Government temporarily halts subsidies for biomass power plants
The government wants to stop funding wood-based biomass plants as soon as possible. At the request of the Tweede Kamer, the Cabinet announced on Wednesday they will temporarily stop granting subsidies for the facilities until there is a phase-out plan.
Biomass plants are known to emit large amounts of greenhouse emissions. Therefore, the Cabinet wants to switch to more sustainable energy sources for low-temperature heating.
Yet, a phase-out plan may have financial consequences, research from the Netherlands Environmental Assessment Agency and the research agency, TNO showed. Biomass energy based on wood is one of the cheapest forms of energy production. The study showed that a phase-out plan before 2030 could have financial consequences which the citizens pay via a higher heating bill.

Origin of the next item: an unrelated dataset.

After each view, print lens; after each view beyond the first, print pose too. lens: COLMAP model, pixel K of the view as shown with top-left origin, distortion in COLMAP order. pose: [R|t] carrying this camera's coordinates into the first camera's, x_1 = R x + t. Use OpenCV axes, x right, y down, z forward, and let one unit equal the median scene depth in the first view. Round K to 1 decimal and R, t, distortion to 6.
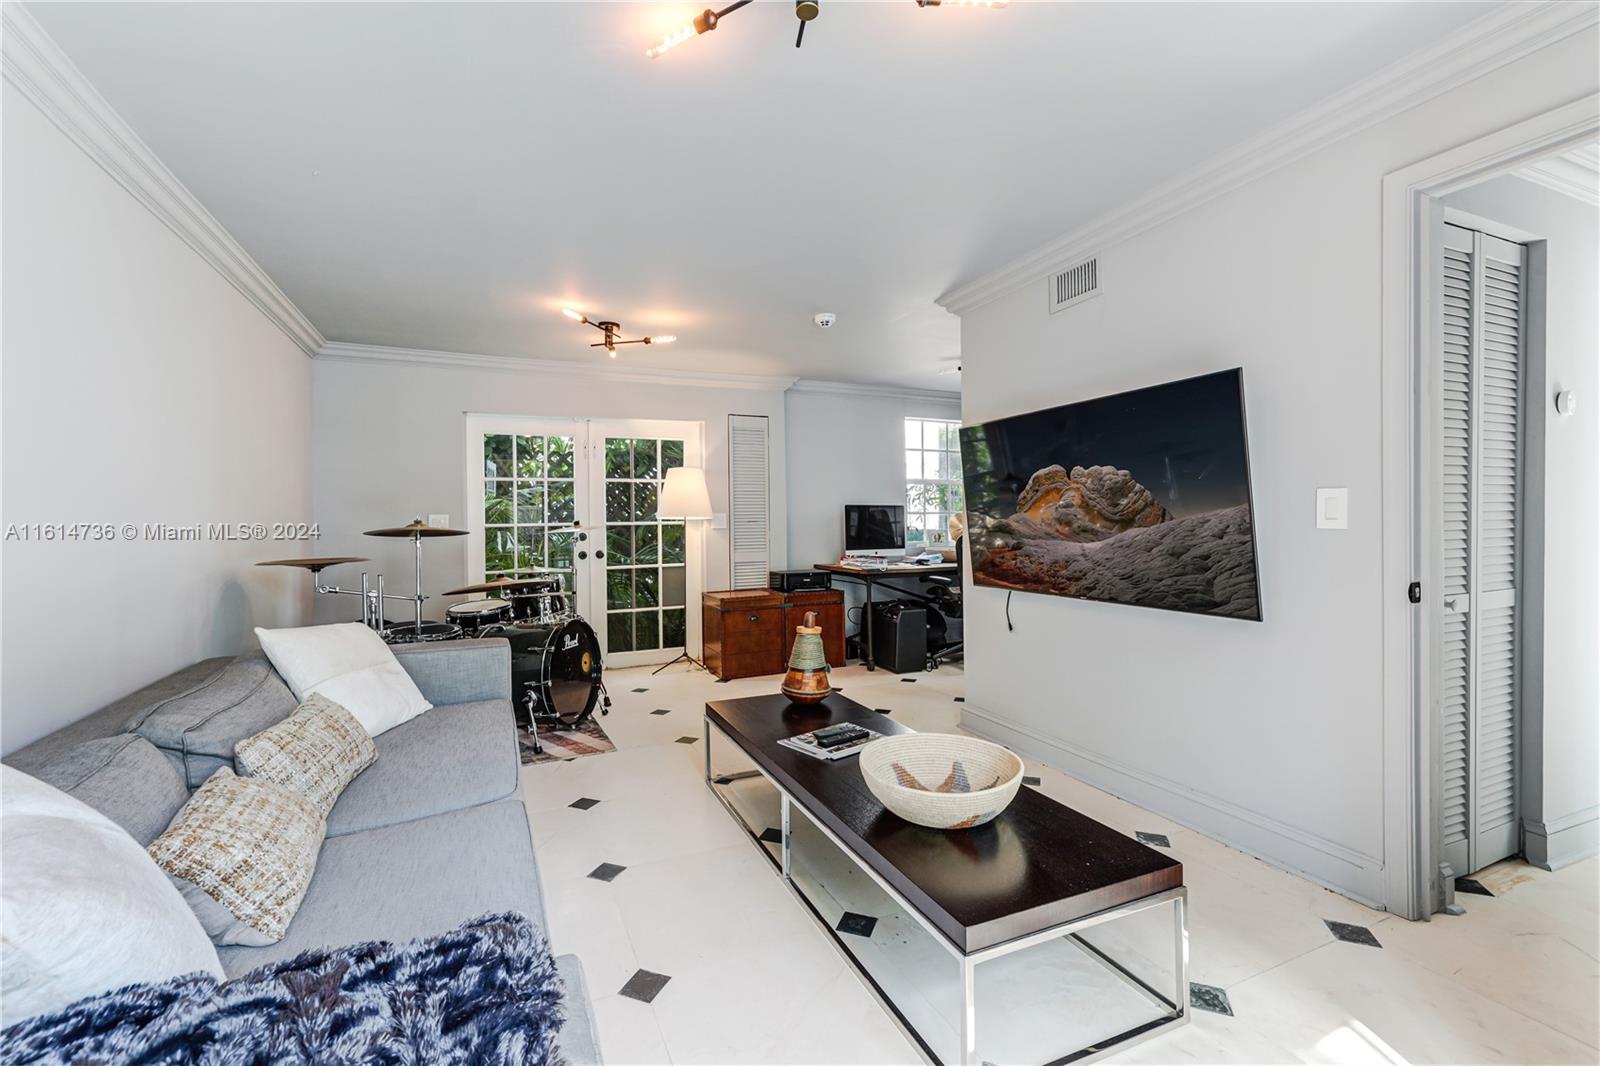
lens RADIAL K [[673.8, 0, 799.4], [0, 673.8, 528.4], [0, 0, 1]] dist [-0.001099, -0.000085]
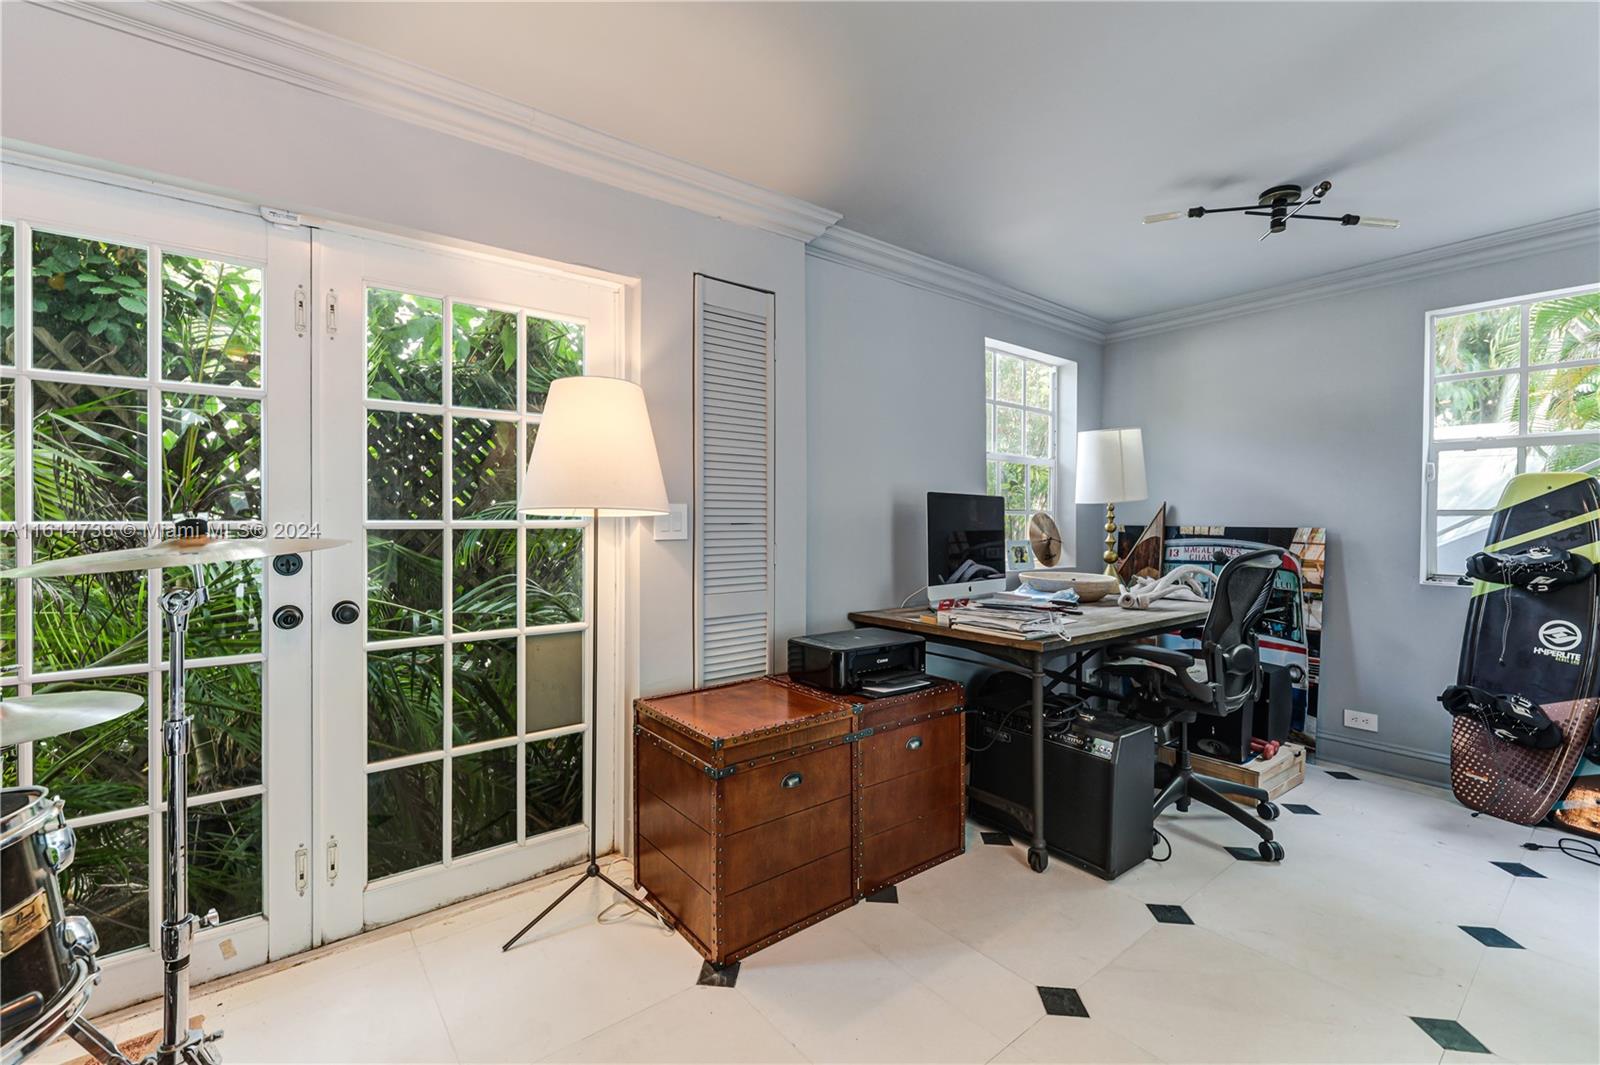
lens RADIAL K [[673.8, 0, 792.1], [0, 673.8, 529.6], [0, 0, 1]] dist [-0.001099, -0.000085]
pose [[0.972393, 0.012294, 0.233023, -0.145041], [-0.013418, 0.999905, 0.003237, -0.008557], [-0.232961, -0.006274, 0.972466, 0.577112]]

According to TNO, should the government abruptly replace wood biomass with alternative energy sources, expenditure could rise by 2.7 billion euros. The research agency said that the closer to 2030 the subsidies are stopped, the lower the costs of the transition will be.
Many biomass plants currently rely on government subsidies to remain profitable. In the next subsidy round starting in the autumn, the government has decided to exclude wood-based biomass for low-temperature heating from the scheme. Hereby, the Cabinet hopes to reduce the environmental impact of biomass energy.
The decision was announced after a great deal of debate about Vattenfall, which had planned to build a biomass plant in Diemen. Those plans look to be on hold, after local outcry garnered the attention of young environmental activist Greta Thunberg.
Vattenfall expected that their plant would meet 15 percent of the heating demands within the region. In order for the plans to go through, Vattenfall was heavily reliant on government subsidies.
The Swedish company announced it instead plans to construct a massive water boiler using green energy. That plant will supply heating to some residents in Amsterdam, Almere and Diemen.